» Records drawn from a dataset
- - - - -

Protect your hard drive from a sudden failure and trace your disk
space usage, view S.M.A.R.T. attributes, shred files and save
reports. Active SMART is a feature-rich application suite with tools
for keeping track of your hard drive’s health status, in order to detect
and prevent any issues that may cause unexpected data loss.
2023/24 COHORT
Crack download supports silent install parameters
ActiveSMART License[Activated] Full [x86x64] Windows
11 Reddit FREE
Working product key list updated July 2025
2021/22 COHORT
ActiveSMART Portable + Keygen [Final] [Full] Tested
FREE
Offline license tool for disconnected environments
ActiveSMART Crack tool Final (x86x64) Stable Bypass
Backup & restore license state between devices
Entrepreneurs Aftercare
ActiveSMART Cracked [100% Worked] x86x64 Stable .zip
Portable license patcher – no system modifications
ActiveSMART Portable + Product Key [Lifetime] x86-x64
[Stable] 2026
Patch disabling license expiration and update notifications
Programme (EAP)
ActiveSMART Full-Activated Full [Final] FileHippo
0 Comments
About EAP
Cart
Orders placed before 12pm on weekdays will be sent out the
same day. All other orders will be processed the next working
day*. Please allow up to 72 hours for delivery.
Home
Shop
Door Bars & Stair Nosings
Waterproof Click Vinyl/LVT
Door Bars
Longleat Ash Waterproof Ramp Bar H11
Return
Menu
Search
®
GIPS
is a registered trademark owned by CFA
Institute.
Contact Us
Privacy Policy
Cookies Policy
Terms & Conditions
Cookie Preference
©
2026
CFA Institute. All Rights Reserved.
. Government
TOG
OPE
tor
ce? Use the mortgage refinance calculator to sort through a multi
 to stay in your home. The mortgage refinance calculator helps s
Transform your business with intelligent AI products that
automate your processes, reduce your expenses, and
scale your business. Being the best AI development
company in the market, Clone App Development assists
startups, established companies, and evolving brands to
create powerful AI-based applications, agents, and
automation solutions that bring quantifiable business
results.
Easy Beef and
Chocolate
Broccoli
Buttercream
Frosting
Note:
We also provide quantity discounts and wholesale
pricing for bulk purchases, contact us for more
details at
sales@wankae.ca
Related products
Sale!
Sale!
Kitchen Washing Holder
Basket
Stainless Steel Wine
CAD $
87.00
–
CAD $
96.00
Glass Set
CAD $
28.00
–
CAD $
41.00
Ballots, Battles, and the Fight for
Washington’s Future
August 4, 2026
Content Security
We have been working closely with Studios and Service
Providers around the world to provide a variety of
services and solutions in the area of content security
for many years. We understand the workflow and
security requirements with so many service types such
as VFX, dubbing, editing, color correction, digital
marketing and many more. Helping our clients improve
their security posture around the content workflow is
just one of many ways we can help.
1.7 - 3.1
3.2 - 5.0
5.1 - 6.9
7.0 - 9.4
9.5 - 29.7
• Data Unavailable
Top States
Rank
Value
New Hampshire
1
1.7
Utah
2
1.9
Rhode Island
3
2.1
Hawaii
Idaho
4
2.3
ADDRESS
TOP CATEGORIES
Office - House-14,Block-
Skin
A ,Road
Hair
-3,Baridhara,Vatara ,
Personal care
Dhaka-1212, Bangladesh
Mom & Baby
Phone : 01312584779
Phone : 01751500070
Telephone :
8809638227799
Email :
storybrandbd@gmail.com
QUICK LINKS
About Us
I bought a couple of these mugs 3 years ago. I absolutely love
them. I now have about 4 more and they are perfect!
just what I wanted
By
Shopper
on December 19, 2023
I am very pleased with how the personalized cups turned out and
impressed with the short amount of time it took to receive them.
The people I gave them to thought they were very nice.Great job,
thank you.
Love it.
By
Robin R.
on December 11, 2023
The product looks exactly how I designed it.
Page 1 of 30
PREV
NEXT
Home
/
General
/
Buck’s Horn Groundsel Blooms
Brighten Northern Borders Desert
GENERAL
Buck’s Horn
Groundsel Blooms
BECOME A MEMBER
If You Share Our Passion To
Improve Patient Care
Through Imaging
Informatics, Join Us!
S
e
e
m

- - - - -

» Problem statement
Once you have counted the lines of the records that contain the word "Waterproof", give the count and nothing else.

» Answer for the task
2